About this exercise:
Below are the records; tally the lines in them that include the word "buttons" and reply with the number alone.

Collected data:
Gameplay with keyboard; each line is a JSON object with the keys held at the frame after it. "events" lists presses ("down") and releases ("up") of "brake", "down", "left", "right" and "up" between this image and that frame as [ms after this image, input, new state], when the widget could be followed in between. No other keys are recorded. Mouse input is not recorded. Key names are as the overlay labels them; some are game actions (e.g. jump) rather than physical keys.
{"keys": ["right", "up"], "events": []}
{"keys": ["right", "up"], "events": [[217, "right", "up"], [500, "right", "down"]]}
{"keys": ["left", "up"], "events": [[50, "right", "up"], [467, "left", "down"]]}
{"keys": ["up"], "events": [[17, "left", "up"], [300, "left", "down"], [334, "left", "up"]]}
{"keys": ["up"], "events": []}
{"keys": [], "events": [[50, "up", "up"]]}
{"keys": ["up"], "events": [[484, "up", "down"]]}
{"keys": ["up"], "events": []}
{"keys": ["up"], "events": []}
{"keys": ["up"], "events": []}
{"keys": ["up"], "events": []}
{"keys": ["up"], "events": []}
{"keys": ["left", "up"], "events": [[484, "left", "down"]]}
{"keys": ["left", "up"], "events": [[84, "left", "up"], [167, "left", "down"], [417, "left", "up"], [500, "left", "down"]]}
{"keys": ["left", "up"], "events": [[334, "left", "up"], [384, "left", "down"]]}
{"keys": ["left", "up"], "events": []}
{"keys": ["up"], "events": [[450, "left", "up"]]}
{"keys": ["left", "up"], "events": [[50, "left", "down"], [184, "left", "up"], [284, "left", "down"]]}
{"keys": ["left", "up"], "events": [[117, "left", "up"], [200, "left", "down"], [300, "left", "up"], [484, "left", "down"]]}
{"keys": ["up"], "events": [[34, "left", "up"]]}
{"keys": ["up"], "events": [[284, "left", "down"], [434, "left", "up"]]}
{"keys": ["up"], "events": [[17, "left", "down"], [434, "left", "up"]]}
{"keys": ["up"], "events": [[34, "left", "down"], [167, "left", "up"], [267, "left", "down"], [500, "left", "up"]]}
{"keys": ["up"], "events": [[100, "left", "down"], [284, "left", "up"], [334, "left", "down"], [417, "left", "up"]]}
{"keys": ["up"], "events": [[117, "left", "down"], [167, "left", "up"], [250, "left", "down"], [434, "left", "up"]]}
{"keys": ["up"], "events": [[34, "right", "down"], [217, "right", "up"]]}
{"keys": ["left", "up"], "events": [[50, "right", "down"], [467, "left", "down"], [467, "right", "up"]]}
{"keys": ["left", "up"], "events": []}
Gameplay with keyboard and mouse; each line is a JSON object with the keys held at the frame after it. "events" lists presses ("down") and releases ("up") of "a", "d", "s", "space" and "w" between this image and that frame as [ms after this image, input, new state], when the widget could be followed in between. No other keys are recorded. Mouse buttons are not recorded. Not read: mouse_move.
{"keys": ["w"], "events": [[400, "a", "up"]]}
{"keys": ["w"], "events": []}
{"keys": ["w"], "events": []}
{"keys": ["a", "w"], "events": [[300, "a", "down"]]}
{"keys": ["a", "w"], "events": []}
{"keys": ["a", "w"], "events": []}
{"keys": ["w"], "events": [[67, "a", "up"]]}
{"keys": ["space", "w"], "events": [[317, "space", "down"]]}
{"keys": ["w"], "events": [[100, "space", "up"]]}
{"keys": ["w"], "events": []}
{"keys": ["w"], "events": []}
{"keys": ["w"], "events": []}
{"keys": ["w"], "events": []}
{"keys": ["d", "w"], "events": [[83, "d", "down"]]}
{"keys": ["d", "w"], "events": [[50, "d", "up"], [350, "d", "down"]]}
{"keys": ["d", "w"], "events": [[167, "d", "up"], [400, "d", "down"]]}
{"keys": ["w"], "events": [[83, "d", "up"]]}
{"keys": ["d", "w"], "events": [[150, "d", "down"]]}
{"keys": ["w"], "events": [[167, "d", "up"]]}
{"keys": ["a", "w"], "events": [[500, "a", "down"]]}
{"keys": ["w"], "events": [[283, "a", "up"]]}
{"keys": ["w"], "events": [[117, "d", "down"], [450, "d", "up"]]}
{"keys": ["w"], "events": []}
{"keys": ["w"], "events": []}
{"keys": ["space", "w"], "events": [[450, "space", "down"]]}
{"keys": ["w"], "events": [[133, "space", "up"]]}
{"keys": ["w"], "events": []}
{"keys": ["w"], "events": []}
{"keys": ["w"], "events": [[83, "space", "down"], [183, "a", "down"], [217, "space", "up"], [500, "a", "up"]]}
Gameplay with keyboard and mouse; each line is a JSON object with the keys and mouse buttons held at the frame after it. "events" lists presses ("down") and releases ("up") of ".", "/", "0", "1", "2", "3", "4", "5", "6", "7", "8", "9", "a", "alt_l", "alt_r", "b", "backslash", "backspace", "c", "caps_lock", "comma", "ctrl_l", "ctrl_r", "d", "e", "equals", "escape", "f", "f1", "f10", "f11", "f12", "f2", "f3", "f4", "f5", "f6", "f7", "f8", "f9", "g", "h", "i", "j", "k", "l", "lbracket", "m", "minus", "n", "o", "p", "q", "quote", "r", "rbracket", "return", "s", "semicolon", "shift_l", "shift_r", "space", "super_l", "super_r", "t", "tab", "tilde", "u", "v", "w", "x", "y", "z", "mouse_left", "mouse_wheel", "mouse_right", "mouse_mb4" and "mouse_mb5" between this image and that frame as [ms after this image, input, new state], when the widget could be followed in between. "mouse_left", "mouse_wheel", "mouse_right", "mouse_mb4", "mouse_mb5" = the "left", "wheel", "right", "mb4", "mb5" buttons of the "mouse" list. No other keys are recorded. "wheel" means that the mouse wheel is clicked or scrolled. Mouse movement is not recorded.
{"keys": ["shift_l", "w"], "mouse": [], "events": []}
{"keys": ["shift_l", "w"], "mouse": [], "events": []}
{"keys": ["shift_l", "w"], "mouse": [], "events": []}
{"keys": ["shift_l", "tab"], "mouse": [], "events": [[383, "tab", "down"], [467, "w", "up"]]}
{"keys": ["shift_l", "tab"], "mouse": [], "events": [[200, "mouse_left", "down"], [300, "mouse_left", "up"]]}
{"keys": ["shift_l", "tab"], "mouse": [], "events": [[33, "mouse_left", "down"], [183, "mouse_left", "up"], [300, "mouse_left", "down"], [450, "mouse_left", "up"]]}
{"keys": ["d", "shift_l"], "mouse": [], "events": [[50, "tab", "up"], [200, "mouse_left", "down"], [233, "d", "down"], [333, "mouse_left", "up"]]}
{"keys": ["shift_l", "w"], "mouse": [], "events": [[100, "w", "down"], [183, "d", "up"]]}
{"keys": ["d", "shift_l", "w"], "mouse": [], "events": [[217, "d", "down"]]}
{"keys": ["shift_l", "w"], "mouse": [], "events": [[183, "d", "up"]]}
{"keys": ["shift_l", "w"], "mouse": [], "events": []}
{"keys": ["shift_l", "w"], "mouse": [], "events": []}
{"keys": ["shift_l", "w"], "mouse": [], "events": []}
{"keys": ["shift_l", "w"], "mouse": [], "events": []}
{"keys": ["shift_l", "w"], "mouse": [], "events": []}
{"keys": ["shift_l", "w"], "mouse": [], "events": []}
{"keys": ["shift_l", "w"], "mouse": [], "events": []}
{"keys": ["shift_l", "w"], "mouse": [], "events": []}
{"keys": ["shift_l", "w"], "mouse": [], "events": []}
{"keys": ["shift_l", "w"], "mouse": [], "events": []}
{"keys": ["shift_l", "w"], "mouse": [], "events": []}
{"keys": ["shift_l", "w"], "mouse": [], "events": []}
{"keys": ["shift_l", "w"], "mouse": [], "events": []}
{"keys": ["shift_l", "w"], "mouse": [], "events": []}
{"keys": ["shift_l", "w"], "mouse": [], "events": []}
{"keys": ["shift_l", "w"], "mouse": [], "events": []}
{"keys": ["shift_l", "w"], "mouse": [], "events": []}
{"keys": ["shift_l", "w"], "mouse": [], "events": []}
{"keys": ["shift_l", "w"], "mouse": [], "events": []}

Task answer:
2